Non ha importanza quel che diciamo o facciamo, qualcuno risponderà: “Nessuno può sapere cos’è davvero successo, a meno di essere stato presente”. Come se le donne fossero così inaffidabili in modo inerente che le loro parole non possono essere credute, a meno che qualcuno non abbia visto accadere l’assalto con i propri occhi. Ma se la testimone del fatto è femmina, diventa subito anch’essa inaffidabile: ha pregiudizi, ovviamente.
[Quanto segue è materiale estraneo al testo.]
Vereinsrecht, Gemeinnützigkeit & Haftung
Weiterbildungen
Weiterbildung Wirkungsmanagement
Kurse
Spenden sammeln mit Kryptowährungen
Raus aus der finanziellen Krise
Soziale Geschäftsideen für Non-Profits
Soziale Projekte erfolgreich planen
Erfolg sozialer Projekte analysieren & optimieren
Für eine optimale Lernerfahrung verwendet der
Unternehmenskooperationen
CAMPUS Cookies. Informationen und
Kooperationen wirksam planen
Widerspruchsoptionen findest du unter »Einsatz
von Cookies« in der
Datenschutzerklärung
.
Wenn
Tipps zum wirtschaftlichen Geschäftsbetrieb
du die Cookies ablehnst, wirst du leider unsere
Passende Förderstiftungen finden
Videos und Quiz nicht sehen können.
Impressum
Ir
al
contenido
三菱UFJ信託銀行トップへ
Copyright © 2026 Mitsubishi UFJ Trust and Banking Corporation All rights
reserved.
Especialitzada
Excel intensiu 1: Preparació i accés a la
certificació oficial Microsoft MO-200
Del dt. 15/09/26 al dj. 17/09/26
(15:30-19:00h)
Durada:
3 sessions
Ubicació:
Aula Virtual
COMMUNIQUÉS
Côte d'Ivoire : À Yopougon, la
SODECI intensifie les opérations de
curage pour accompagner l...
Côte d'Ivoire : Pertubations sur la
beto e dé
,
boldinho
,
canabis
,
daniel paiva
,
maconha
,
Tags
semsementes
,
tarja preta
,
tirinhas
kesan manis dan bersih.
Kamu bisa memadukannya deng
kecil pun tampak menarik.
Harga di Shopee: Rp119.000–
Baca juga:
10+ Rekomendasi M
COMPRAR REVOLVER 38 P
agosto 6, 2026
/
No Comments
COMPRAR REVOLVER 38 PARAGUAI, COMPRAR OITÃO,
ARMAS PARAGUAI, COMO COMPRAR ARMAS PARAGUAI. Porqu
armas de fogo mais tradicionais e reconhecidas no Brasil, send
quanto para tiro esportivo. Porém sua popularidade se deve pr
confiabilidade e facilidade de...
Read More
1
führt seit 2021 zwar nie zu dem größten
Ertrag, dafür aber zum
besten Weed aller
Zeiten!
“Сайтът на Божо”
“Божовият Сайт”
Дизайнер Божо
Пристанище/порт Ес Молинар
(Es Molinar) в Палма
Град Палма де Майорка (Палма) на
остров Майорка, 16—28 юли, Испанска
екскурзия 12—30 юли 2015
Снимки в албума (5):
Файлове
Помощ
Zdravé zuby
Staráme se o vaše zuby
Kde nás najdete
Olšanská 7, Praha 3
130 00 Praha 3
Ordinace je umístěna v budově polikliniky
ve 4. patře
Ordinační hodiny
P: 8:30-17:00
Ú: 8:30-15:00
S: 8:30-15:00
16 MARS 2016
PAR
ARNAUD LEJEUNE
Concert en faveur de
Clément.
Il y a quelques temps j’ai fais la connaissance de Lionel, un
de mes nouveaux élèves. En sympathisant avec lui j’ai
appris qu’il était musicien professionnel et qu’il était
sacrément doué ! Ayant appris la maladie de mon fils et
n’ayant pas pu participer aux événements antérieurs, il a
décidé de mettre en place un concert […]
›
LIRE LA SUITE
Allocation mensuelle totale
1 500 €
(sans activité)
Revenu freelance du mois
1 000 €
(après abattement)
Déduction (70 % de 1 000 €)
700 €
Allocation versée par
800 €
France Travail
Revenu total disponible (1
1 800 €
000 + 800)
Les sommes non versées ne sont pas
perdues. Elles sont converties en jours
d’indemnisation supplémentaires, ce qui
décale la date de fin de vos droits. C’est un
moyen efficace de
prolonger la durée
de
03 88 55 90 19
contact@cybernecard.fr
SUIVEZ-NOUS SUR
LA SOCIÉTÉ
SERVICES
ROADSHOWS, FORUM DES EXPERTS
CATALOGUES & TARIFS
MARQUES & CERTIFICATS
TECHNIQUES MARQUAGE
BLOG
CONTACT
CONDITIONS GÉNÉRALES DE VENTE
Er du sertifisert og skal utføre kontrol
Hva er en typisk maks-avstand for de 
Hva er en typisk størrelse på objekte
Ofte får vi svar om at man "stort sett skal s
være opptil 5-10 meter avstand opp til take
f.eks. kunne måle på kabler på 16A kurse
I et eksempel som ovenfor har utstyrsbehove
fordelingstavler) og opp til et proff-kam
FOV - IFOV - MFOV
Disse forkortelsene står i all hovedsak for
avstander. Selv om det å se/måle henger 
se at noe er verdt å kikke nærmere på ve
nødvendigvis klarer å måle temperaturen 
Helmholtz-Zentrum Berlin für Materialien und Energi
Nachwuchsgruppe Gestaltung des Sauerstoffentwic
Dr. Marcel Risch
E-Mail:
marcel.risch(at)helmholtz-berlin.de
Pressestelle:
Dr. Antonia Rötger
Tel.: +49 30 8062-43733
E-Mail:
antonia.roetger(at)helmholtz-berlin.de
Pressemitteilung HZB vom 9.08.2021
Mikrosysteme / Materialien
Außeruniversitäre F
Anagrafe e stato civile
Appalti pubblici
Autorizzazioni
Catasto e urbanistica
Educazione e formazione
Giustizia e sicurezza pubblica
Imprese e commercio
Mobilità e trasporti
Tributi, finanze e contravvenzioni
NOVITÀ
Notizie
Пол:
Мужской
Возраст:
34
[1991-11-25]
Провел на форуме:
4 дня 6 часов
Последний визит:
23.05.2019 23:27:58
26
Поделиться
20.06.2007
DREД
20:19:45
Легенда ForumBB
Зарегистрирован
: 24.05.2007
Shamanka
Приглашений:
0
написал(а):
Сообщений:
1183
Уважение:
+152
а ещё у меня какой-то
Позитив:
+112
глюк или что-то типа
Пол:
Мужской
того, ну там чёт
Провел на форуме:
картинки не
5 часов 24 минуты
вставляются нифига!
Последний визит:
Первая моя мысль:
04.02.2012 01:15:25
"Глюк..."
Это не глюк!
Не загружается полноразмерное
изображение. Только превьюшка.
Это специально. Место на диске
Le aggressioni e le risposte a tali aggressioni devono adattarsi bene a una narrativa accettata dalla società, altrimenti noi siamo screditate.
Perciò, quando chiedete perché le donne non parlano, perché non denunciano, perché restano in silenzio per anni e decenni, io non vi credo. Voi sapete perché.